The more you think about Web head shots, the more loaded a social artifact they become. Scholars have begun to examine “impression management” online. One study posits that people with attractive friends on their Facebook “wall” benefit from a halo effect and are themselves perceived to be more attractive. Researchers have also done interesting things with yearbook photos (the original Web head shot). This study found that whether a woman smiles in her photo (PDF) can predict “favorable outcomes in marriage and personal well-being up to 30 years later.” Sort of cool to know, but how does it apply to me? (And could it possibly be true?)

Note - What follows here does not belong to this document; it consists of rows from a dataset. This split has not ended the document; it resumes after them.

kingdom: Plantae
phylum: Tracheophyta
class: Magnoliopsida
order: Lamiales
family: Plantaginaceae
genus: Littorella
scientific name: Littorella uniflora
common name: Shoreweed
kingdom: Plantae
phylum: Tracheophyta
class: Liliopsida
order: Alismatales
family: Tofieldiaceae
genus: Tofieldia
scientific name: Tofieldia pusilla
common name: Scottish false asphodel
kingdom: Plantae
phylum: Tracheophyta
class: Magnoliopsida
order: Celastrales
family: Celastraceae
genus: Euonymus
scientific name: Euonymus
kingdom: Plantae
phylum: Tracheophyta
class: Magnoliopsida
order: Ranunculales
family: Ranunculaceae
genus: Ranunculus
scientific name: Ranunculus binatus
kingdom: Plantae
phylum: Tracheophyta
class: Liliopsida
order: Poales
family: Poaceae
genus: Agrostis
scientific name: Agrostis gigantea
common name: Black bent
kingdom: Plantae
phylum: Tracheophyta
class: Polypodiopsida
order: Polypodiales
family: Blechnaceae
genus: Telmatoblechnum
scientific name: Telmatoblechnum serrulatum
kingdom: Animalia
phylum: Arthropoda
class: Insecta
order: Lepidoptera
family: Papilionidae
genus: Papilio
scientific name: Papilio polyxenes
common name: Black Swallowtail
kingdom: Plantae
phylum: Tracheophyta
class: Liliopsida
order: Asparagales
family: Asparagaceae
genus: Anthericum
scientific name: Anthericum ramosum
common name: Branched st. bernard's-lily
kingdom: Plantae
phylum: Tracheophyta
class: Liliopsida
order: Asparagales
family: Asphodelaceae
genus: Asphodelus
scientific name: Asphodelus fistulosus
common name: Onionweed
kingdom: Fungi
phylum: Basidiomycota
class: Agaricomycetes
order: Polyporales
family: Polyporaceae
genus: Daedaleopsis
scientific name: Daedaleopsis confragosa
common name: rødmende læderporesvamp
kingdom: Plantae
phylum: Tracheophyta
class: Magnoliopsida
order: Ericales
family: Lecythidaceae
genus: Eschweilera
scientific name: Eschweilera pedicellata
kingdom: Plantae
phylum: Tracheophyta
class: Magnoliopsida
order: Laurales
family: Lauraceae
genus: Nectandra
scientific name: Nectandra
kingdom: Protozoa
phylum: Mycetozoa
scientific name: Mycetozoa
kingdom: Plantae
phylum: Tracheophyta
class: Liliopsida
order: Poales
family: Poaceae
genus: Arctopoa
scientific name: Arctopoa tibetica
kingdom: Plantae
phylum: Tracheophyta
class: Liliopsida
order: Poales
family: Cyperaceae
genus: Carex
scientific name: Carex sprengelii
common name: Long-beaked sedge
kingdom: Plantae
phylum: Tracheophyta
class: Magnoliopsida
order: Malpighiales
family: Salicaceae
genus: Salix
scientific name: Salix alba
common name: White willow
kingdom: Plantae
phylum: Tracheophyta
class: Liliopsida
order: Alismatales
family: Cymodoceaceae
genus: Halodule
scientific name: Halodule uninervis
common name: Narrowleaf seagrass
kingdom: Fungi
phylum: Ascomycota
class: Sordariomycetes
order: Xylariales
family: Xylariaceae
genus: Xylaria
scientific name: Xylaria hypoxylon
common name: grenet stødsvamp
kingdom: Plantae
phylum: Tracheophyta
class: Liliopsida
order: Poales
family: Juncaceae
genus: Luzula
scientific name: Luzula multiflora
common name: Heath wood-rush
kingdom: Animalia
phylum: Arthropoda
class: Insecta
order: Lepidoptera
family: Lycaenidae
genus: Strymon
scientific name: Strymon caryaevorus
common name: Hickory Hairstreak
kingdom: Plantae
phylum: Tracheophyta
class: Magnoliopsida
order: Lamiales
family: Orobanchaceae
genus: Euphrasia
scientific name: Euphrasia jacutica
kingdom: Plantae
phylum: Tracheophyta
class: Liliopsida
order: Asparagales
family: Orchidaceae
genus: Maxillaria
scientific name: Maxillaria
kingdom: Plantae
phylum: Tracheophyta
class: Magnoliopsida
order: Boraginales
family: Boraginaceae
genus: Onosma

Naturally, the Internet has taken photo research into its own narcissistic hands with a creepy/fascinating site called Facestat. It’s an inspired update of the venerable Hot or Not, and approaches its mission—to get people to rate photos—from a quasi-scientific angle:

Upload a photo, and choose some questions such as “How old do you think I am?” or “Do I seem trustworthy?” Within a couple hours, you will have detailed statistics about how people feel about the picture you provide. It’s like market research for the individual. And it’s free!

It’s market research for the individual! Not some shallow exercise for the insecure!

The site’s most addictive feature is its request that face-judgers use a single word to describe each photo. This leads to all sorts of creativity and randomness. My own photo was tagged with the following adjectives: “ewwwww,” “sailor,” “bored,” “BritishCute” (I assume that’s a good thing), “insane,” “boring,” “lol,” “forehead,” “Gentleman,” “contrasting,” and “LeeHarveyOswald!!!!!!” The crowd did display some wisdom by guessing my age and political orientation correctly.

To date, Facestat has collected 16,818,344 judgments on 126,090 faces. The people behind the site, a group of programmers called Dolores Labs, have played with the data in fun ways. They noted which pairs of tags tend to appear togetherathletic and driven, gay and cowboy, old and sour, young and uninterested. They’ve also built a graphical explorer, with which you can follow the webs of adjectives for an entire afternoon. The promise of accurate “market research” hasn’t been totally fulfilled. Looking around the site, I’ve found the crowd-sourced judgments to be fickle. For every person who thinks you’re “not bad,” there’s another that thinks you’re phony—or worse.

So it seems that you, Internet person, are left with two options: Just pick a photo and go for it, or go the arty/ironic route. It’s not as if you can stay hidden forever. Eventually someone will upload you to Flickr or tag you in a wedding pic wearing an unflattering, unchosen color. My own half-solution: I took a photo and ran it through something called the Face Transformer that created a manga version of myself. It’s me, but it’s not really me. That’s kind of how it feels to be online.